Moving Docker container is supposed to be easy, but when doing a move, why not clean up, modernize and improve? Which of course makes such a move as difficult as any non-Docker move.

I moved several containers/services by literally copying the directory with the docker-compose.yml file in it.  That same directory has all the mount points for the Docker images, so moving is as simple as

On the old VM:

ssh OLD_HOST 'tar cf - DIR_NAME' | tar xfv -

which, if you got the permissions, works like a charm. If you don't have the permissions to tar up the old directory (e.g. root owned files which are only root-readable, e.g. private keys). If you don have the permissions, then execute this (the tar as well as the un-tar) as root.

Then a

docker-compose up -d

and all is running now and will continue to run in case of a reboot.

Mail

For mail I wanted to go away from the home-made postfix-dovecot container I created a long time ago: with the constant thread of security issues, maintenance and updates are getting mandatory. Also I had no spam filter included which back then was less of a problem than it is now. So I was looking for a simpler to maintain mail solution. I would not have minded to pay for a commercial one. Most commercial email hosting companies are totally oversized for my needs though, but at the same time I have to host 2 or 3 DNS domains which often is not part of the smallest offering.

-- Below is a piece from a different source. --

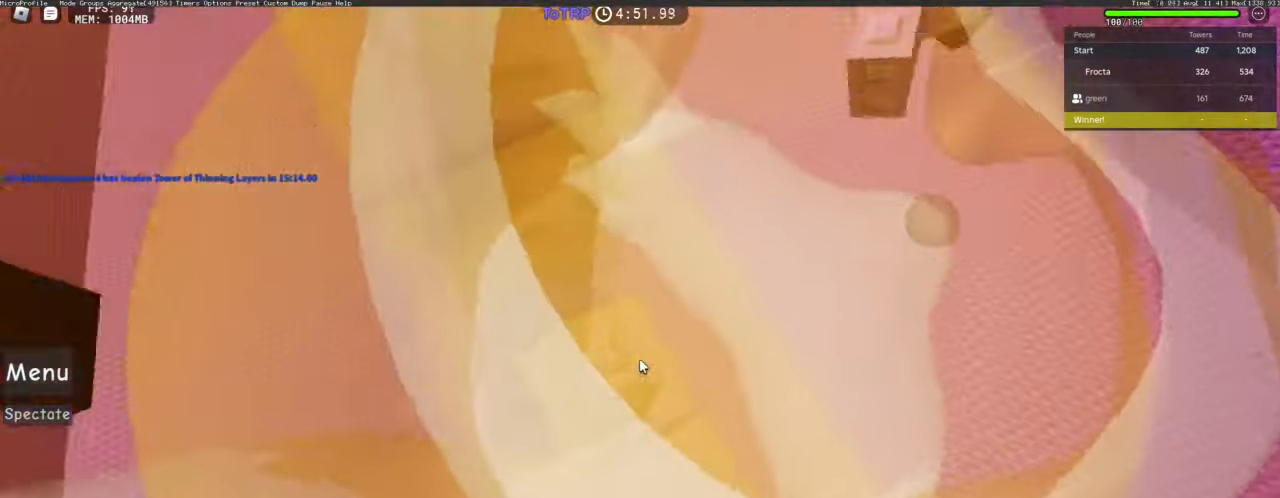
{"keys": ["s"], "mouse": ["right"], "events": [[483, "s", "down"]]}
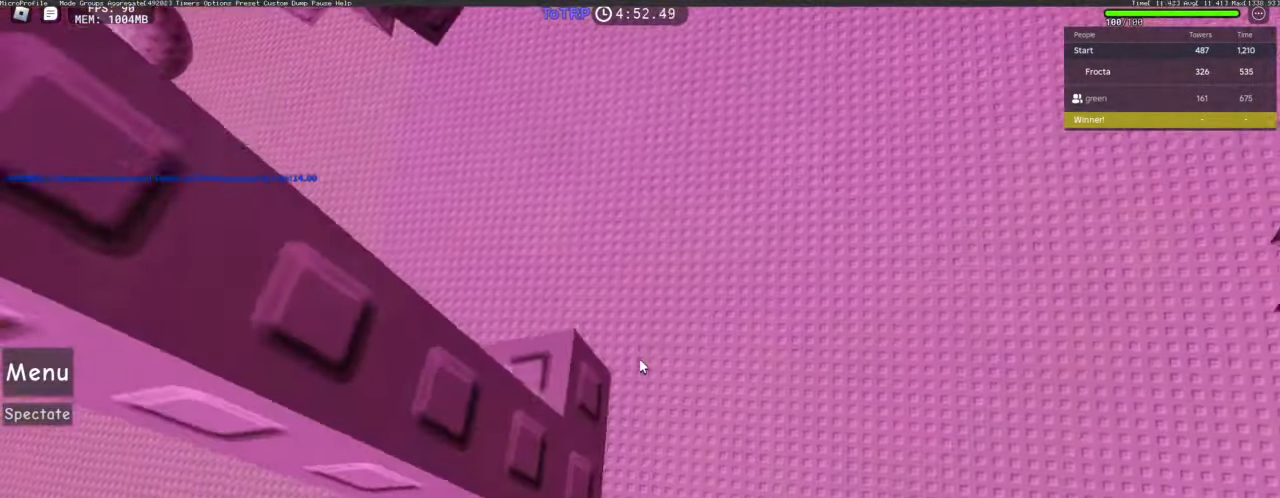
{"keys": [], "mouse": ["right"], "events": [[17, "s", "up"]]}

My requirements were modest:

  1. 2 or 3 DNS domains to host, with proper MX records
  2. IMAP4 and SMTP
  3. web mailer frontend for those times I cannot use my phone
  4. TLS everywhere with no certificate warnings (e.g. self-signed certificates) for SMTP, IMAP4 and webmail
  5. 2 users minimum, unlikely ever more than 5
  6. Aliases from the usual suspects (info, postmaster)
  7. Some anti-spam solution

In the end I decided to do self-hosting again, if only to not forget how this all works. Here is the docker-compose.yml file:

version: '3'

services:
  mailserver:
    image: analogic/poste.io
    volumes:
      - /home/USER_NAME/mymailserver/data:/data
      - /etc/localtime:/etc/localtime:ro
    ports:
      - "25:25"
      - "8080:80"
      - "110:110"
      - "143:143"
      - "8443:443"
      - "465:465"
      - "587:587"
      - "993:993"
      - "995:995"
    restart: always

You will have to configure the users and domains once incl. uploading the certificate (one certificate with two alternative names for 2 DNS domains). Also DKIM records (handled by poste.io), SPF (manual) and updating the MX records. It worked flawlessly!

Updating the Let's Encrypt certificate is not difficult: since all files are in the /data directory, updating those from outside the container is simple. It does need a restart of the container though.

One issue though:

As you can see, quite a lot of memory is used: 27.6% of a 2 GB RAM VM. The small VM I started with had only 1 GB RAM, and while all was running, it was very low on free memory and had to use swap. That's the only drawback of this Docker image: you cannot turn off ClamAV. However maybe that's ok since viruses and malware are a real problem and this helps to contain it.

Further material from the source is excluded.